Though Weber State and the University of Dayton have never played, Wildcats coach Randy Rahe is familiar with the Flyers from the Atlantic 10 Conference.
"I've been coaching 21 years," Rahe said, "I know Dayton, I know what kind of program they have. It's a great program. They've got a great tradition of good basketball and this year is no different."
Dayton is 4-1, with its only loss coming to undefeated No. 23 Colorado.
Weber State will be wrapping up a three-game road stretch with one of its farthest journeys back East in recent years -- a trip that Rahe says, like the other two games to date away from the Dee Events Center, is designed to test the Wildcats.
The Flyers often sell out University of Dayton Arena, where they will face Weber State today at 5 p.m. Dayton has had an attendance of at least 11,000 fans for 204 consecutive regular season home games.
"It's one of the reasons we scheduled the game is because we knew it was going to be a really tough environment," he said. "I wanted to put our guys in a tough situation where you've got to travel two time zones and then you've got to get ready to play and against a really good basketball team on their court in front of 10,000 (people)."
So far Weber State (1-2) has come home from two road games -- an overtime loss at San Jose State and an in-state scrum with Utah State -- with lessons learned but not Ws.
"We're starting to form an identity," Rahe said. "We've put some guys in some tough spots like I've talked about and we're either going to get tough and together, and learn how to compete in a tough environment, or we won't. I'm seeing signs that we are."
The Wildcats have grown, but need improvement.
"We've got to play better in some areas," Rahe said. "We've got to play better offensively, we've got to make more shots, finish our free throws. That stuff will come but right now, we're finding out that we do have a team that'll fight ya."
Dayton is led by A-10 preseason all-first teamer Kevin Dillard, a senior guard who averages 15.2 points and 5.3 assists per game.
Thanks to former Weber State point guard Damian Lillard's selection in the first round of the 2012 NBA Draft, play-by-play announcers for both teams will dodge the conundrum of a Dillard-Lillard matchup.

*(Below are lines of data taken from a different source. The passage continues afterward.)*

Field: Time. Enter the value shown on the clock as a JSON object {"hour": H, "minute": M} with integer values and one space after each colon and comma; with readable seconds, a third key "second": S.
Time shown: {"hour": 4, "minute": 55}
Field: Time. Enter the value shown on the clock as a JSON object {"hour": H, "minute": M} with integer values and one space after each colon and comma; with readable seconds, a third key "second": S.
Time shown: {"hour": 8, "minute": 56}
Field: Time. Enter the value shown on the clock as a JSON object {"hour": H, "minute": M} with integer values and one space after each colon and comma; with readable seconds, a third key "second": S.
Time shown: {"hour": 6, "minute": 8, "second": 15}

Junior forward Davion Berry, another Oakland, Calif., native like Lillard, has taken the reins as Weber State's early scoring leader, averaging 16.3 points per game, second among Big Sky players, while junior Jordan Richardson is averaging 10.7 points and 3.7 assists per game while taking the reins at point guard.
WSU's two seniors, forward Frank Otis and shooting guard Scott Bamforth, are also among its statistical leaders. Otis is WSU's top rebounder at 7.0 boards per game and also contributes 9.7 ppg, while Bamforth averages scoring 9.0 ppg and is tied with Richardson at 3.7 assists per game.

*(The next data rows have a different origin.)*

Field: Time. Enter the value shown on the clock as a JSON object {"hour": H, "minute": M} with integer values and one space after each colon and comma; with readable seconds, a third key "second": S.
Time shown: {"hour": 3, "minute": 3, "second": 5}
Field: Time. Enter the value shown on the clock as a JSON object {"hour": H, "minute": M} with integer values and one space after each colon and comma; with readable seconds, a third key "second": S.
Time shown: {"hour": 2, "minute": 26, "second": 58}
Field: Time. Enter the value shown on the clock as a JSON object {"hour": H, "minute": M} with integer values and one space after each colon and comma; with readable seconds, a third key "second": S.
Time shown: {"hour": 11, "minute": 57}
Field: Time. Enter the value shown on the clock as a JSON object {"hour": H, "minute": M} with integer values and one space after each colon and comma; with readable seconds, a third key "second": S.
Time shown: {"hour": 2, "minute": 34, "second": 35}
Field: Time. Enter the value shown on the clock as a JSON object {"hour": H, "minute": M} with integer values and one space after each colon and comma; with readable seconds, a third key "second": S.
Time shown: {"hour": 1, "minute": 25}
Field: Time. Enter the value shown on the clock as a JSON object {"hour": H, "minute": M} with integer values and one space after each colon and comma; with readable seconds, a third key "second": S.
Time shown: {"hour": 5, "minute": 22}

Junior forward Byron Fulton, who has not yet played this season after having his right knee scoped in early November, is expected to be available for action.
Bamforth said Weber State's early games have shown him the Wildcats have the potential to be a tough team.
"We can be when we want to be and we play hard," he said. "We do it for stretches -- five minutes, seven minutes -- but we need to play a whole half like that, maybe two halves, put it together."
Like Rahe, Bamforth believes the team's offensive execution will come with experience.
"For me personally, everybody's new except for a couple of guys," he said. "It's just timing for me, when I'm going to get the ball, me making shots and me getting other people shots. It comes with playing with each other more. I think that will come in the future. Hopefully it's this next game."